The following essays illustrate how different disciplines and professional practices conceptualise evidence and how they reason about moving from evidence to taking action. All contributors were asked to reflect on the problem of childhood obesity, which served as a shared focal point. Their brief was not to solve the problem of childhood obesity but to present their reasoning. Individually and all together, the essays are valuable for showing that diverse forms of evidence are indeed justifiable – and that there are also diverse ways in which different disciplines and professions achieve their goals.

It is reassuring to see some areas of similarity emerging across the essays. A consistent theme that comes through is the need to be engaged with and close to the people and communities you are working with. Conceptualising personal narratives as evidence, acknowledging the motivations and context of decision making, then testing and re-testing with people ensures that their problems are addressed or their wellbeing is improved. This contrasts to the evidence-producing practices in health sciences that abstract away from people and contexts; too often assuming they are all similar bodies which should be similarly affected by the interventions being researched or implemented. While such abstraction has been enormously helpful in addressing certain health issues in the past, our current and impending health challenges seem to demand we work more closely with the people involved and understand their lived reality. Entrenched health challenges cannot be addressed with generic solutions, but rather through context-relevant and people-centred interventions.

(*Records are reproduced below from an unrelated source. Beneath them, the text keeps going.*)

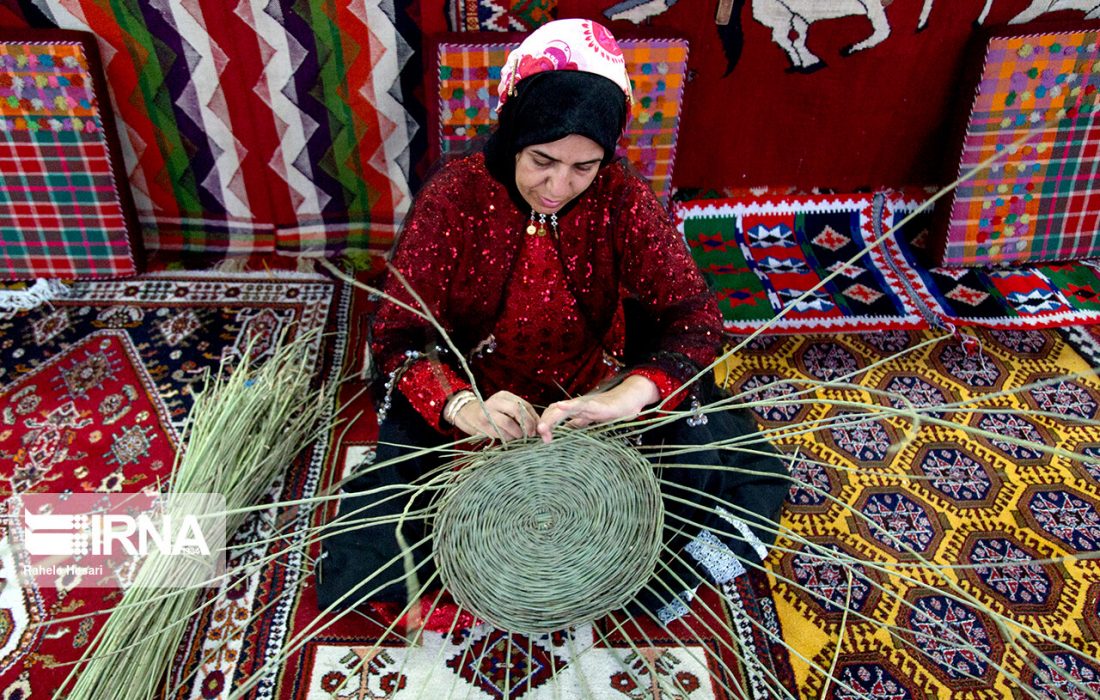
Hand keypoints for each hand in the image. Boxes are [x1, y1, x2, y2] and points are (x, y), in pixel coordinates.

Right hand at [451, 390, 538, 440]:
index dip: (533, 417)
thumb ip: (521, 414)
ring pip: (508, 422)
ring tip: (520, 437)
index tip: (538, 428)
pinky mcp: (482, 424)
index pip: (524, 404)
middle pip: (517, 410)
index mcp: (504, 395)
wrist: (467, 414)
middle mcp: (495, 400)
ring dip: (517, 432)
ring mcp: (487, 412)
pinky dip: (507, 437)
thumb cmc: (492, 414)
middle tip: (531, 434)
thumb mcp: (506, 409)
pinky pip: (499, 432)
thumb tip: (540, 426)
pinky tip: (509, 438)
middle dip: (527, 423)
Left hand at [536, 375, 659, 442]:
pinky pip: (580, 404)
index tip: (541, 438)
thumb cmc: (609, 410)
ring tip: (542, 428)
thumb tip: (562, 432)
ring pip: (562, 409)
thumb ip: (575, 424)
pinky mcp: (595, 404)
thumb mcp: (588, 420)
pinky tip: (561, 406)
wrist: (627, 401)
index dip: (545, 424)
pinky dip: (569, 405)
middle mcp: (575, 405)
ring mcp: (584, 403)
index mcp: (572, 410)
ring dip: (551, 418)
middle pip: (553, 411)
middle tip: (538, 437)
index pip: (552, 414)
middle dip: (544, 423)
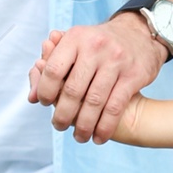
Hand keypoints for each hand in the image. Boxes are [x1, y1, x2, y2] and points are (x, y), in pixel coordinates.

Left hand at [28, 13, 163, 142]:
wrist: (140, 34)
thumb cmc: (99, 45)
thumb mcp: (75, 45)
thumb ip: (50, 67)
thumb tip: (32, 98)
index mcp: (76, 38)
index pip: (54, 70)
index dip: (46, 91)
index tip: (46, 104)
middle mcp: (95, 47)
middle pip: (73, 90)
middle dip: (64, 115)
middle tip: (59, 126)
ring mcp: (116, 62)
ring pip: (94, 102)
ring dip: (84, 126)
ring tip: (79, 137)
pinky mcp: (133, 75)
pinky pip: (115, 107)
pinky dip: (105, 127)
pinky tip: (99, 137)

Too often the recognition of the complexity shaping people’s health becomes a barrier for action. These essays show that a broad range of disciplines and professional practices share similar goals to medicine and public health, to improve the health and wellbeing of people, and are acting on these goals through a broader appreciation of evidence. A City of London lawyer was able to galvanise a group of senior people from the business sector, working within their culture and reasoning, to mobilise action for improving the mental health of employees. A city planner designed pathways in order to keep the children active, playful and safe as they walk to school. We would recognise these as public health interventions; they would likely say that it is part of doing their jobs well. The public health community can take heart from the many capable and experienced partners in various fields who will willingly engage when asked.While appreciating what we can learn from this collection of essays, we should also acknowledge that many other perspectives were not included. We looked beyond the public health sciences and medicine to find potential contributors, but our imaginations and networks are also limited. It is likely that we have missed out on valuable insights that would have come forth had we ventured further into more unfamiliar disciplines and professional practices.

Nevertheless, these essays affirm our belief that opening out the conversation on evidence and its use in public health policies, broadly understood, is both necessary and timely.